→ **Problem statement**:
Once the pictures are set aside, repeat all of the data below exactly.

→ **Source data**:
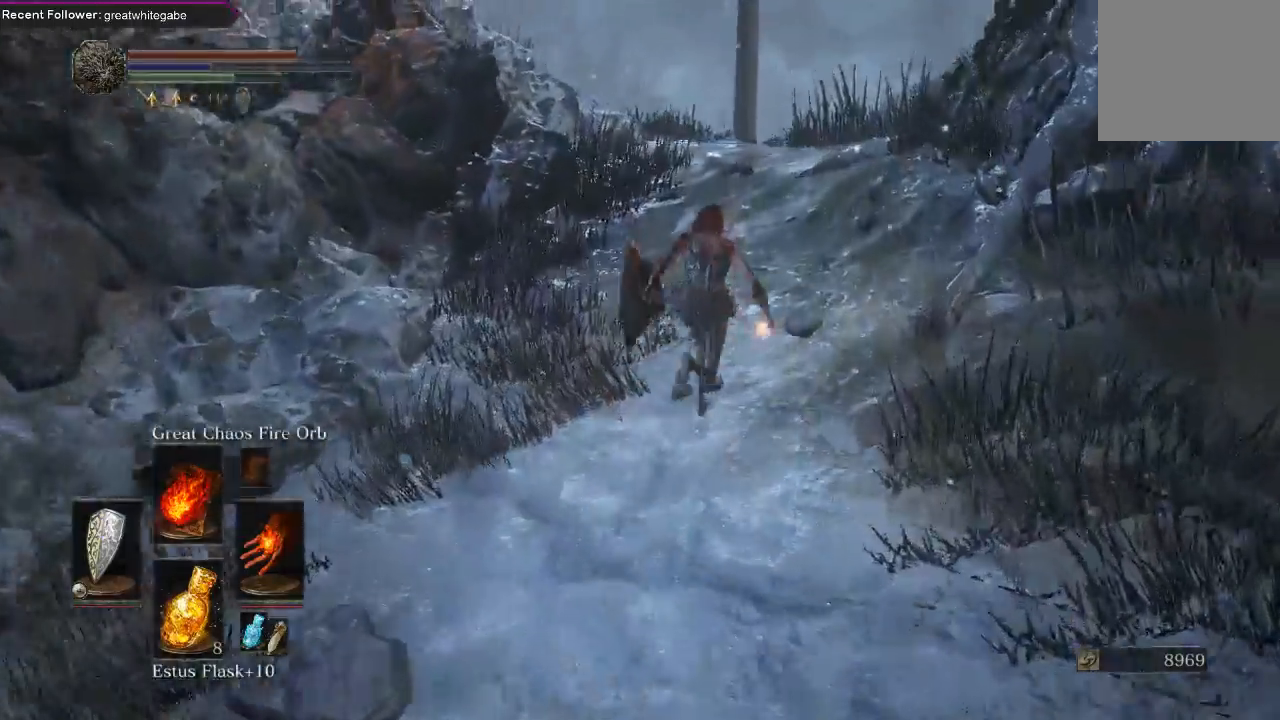
{"buttons": ["B"], "left_stick": "up", "right_stick": "center", "events": [[100, "right_stick", "center"]]}
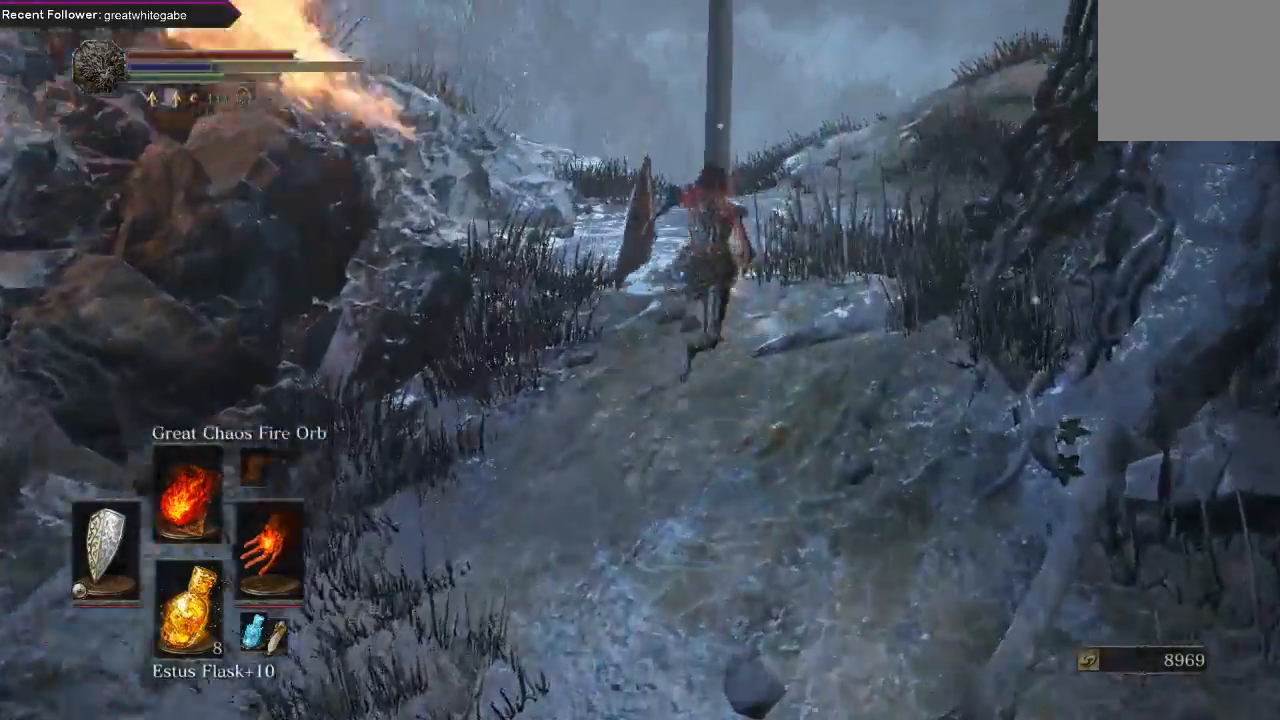
{"buttons": ["B"], "left_stick": "up", "right_stick": "center", "events": [[33, "right_stick", "up-left"], [200, "right_stick", "center"]]}
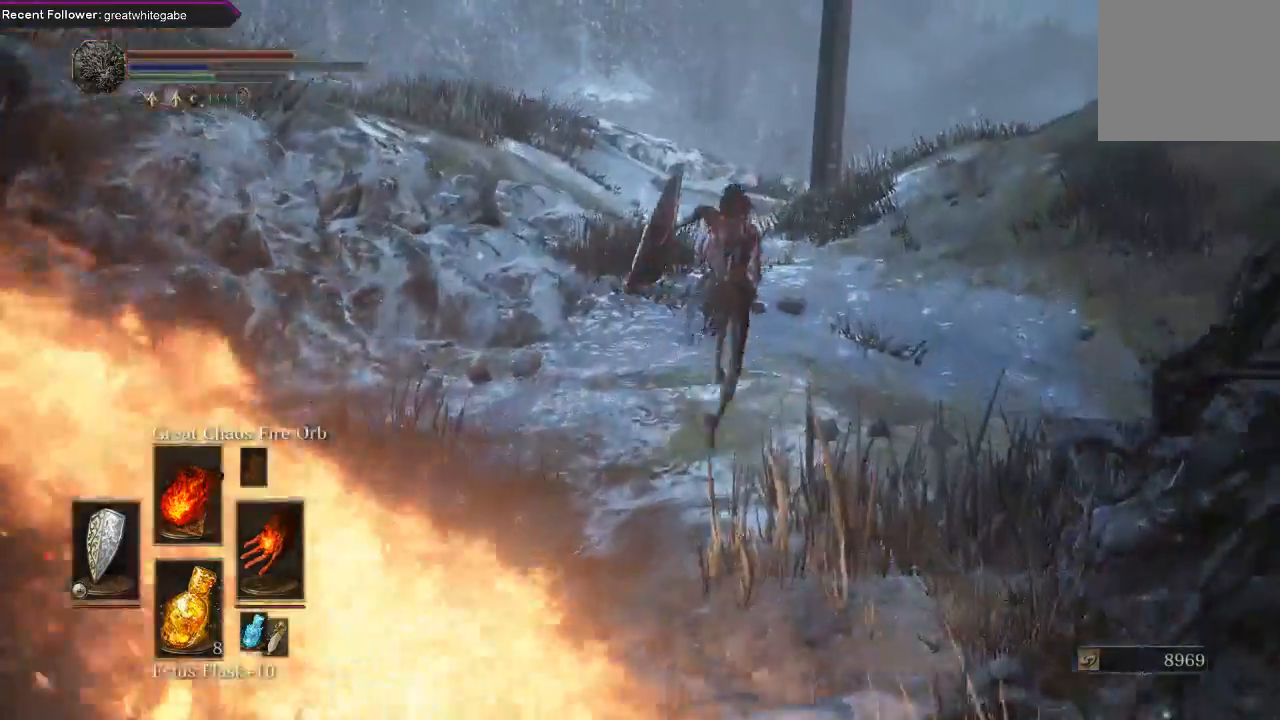
{"buttons": ["B"], "left_stick": "up", "right_stick": "center", "events": [[267, "right_stick", "left"], [467, "right_stick", "center"]]}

→ **Response area**:
{"buttons": ["B"], "left_stick": "up", "right_stick": "center", "events": [[100, "right_stick", "center"]]}
{"buttons": ["B"], "left_stick": "up", "right_stick": "center", "events": [[33, "right_stick", "up-left"], [200, "right_stick", "center"]]}
{"buttons": ["B"], "left_stick": "up", "right_stick": "center", "events": [[267, "right_stick", "left"], [467, "right_stick", "center"]]}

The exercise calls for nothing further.